Présenté en grande pompe comme « Manarapenitra », autrement dit aux normes internationales, le Stade Barea d’Antananarivo n’a pourtant jamais obtenu l’homologation de la CAF. En clair : malgré son coût faramineux — 77 millions de dollars prélevés sur les poches des contribuables —, il ne répond pas aux standards requis pour accueillir des compétitions officielles.
Le plus ironique dans l’affaire est qu’aujourd’hui, l’État annonce le déblocage d’un nouveau fonds colossal pour “mettre aux normes” ce stade qui était censé l’être dès le départ.
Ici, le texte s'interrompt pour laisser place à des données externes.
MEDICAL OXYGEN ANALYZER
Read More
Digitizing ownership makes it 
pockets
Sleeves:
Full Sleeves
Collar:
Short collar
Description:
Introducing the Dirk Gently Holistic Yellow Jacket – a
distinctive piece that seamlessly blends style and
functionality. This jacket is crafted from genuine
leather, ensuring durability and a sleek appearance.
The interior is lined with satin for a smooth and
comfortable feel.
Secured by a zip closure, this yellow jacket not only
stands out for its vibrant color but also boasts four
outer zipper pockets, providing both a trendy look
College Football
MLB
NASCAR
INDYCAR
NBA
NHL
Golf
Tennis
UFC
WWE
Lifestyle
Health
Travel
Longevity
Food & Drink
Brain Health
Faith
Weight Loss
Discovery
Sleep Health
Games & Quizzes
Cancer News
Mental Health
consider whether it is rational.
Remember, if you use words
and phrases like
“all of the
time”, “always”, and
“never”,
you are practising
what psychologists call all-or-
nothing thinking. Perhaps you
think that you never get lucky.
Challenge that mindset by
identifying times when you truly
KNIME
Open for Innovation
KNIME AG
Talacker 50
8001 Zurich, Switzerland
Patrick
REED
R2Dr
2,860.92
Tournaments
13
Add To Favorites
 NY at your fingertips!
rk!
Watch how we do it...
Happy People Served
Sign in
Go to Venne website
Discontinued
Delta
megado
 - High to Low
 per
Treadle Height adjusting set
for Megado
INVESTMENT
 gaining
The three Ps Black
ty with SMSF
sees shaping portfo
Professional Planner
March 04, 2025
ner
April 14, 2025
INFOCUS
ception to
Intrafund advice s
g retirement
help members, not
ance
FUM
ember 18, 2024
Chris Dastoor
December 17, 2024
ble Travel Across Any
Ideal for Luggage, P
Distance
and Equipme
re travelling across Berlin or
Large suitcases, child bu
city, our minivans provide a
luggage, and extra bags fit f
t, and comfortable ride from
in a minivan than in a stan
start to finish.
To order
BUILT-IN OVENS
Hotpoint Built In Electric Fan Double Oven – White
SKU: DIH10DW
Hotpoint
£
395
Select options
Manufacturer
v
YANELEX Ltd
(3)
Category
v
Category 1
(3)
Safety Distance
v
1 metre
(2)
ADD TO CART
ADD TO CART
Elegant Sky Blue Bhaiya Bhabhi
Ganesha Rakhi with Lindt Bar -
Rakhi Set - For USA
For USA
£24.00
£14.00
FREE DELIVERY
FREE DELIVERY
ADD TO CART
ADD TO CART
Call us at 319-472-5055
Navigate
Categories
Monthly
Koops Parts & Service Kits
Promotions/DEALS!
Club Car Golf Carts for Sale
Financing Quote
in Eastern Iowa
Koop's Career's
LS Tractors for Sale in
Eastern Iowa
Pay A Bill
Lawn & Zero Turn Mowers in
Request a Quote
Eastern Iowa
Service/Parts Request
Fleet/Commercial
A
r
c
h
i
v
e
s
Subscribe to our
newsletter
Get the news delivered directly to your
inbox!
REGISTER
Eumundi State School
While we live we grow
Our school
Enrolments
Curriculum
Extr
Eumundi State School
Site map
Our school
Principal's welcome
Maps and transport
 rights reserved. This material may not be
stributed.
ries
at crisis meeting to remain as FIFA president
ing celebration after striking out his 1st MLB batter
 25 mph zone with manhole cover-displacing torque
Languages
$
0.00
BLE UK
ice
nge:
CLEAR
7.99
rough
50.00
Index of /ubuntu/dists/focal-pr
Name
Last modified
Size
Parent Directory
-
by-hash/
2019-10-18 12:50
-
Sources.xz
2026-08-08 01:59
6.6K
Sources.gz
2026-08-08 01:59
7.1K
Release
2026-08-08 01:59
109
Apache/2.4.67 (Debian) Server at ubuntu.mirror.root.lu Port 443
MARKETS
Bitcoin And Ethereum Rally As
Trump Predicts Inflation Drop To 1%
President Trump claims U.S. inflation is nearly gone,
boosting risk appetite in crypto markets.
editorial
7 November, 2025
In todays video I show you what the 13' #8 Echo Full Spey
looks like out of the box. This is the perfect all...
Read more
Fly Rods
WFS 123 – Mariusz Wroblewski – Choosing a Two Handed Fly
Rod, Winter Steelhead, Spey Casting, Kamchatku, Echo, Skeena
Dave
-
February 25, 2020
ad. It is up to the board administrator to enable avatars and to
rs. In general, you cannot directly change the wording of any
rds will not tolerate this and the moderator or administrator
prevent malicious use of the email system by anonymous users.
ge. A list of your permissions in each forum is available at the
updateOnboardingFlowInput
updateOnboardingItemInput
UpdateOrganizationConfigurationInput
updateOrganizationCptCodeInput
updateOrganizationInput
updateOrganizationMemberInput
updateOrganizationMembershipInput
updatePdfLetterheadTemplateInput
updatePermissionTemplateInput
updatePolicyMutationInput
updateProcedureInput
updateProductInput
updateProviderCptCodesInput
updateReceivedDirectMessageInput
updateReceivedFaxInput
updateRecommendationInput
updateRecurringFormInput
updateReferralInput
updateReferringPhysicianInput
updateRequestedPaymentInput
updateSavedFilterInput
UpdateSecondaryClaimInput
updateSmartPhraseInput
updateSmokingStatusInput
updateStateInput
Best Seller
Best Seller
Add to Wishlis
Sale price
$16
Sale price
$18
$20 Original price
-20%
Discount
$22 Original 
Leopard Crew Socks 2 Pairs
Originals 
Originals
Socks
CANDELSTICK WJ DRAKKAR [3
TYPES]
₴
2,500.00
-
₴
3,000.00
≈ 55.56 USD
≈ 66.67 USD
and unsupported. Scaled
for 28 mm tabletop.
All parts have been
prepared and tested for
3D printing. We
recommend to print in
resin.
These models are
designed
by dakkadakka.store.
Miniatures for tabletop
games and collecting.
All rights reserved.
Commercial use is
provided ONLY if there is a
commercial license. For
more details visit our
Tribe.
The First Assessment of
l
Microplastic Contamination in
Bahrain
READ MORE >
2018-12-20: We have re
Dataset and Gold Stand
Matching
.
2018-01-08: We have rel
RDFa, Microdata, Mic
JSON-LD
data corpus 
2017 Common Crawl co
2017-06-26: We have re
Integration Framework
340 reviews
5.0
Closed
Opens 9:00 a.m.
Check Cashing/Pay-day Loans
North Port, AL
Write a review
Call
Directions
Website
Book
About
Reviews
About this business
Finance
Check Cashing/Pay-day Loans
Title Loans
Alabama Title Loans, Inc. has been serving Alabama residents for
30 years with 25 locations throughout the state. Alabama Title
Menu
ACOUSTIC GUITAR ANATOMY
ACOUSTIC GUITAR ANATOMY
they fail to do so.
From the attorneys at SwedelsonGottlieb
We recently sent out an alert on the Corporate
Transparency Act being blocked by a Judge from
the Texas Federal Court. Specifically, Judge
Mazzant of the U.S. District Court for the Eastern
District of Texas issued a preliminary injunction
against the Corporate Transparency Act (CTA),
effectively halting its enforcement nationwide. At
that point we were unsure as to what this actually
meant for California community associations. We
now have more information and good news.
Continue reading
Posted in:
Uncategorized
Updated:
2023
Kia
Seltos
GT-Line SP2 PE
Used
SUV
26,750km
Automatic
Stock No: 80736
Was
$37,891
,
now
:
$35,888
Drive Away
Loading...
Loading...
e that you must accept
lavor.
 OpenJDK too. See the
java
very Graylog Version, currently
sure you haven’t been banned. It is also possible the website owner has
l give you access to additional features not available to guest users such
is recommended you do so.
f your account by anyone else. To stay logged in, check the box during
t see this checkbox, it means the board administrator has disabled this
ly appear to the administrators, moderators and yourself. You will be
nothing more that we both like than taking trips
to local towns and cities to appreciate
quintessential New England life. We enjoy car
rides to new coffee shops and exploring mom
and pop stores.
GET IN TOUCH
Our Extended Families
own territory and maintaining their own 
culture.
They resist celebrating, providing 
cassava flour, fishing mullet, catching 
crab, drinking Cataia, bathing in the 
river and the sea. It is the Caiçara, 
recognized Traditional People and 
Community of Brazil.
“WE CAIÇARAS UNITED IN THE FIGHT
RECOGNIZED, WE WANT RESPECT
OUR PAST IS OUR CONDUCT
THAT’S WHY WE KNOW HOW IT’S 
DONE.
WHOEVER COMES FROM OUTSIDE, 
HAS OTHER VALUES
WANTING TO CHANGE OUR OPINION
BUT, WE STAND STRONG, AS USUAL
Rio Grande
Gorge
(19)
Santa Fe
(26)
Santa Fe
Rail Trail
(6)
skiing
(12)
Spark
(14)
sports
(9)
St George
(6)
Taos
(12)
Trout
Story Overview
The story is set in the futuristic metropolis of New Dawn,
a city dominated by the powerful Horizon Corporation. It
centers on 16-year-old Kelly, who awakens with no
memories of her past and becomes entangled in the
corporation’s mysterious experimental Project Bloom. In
Une situation qui frôle le ridicule et illustre un véritable gaspillage d’argent public.
Derrière tout ce jet d’argent par la fenêtre, Gérard Andriamanohisoa. Nul, incompétent, incapable, il met le régime dans l’embarras. Il est derrière tous les projets foireux et il ose affirmer sans scrupules devant les caméras que le stade est aux normes. Et pourtant, voilà qu’on va encore dépenser des milliards pour corriger ses mensonges.
Car le Stade Barea n’est pas un cas isolé. Partout sur l’île, d’autres enceintes sportives baptisées, elles aussi, « Manarapenitra » — censées être des infrastructures modernes — tombent déjà en ruine avant même d’avoir servi. Certaines tribunes se fissurent, des toitures s’effondrent, des équipements se détériorent, faute d’entretien et surtout faute de construction conforme. Chacun de ces stades a pourtant coûté au minimum 5 milliards d’ariary à la population.
Au final, les Malgaches paient deux fois : une première pour construire des stades prétendument « aux normes », et une deuxième pour les réparer ou les “homologuer”. Pendant ce temps, le pays reste sans infrastructures sportives réellement dignes, les jeunes sportifs manquent d’espaces pour s’entraîner, et les grandes compétitions se tiennent ailleurs.
Un symbole criant d’une politique de façade, où l’on préfère les inaugurations spectaculaires et les slogans tape-à-l’œil, quitte à ruiner encore davantage les finances publiques.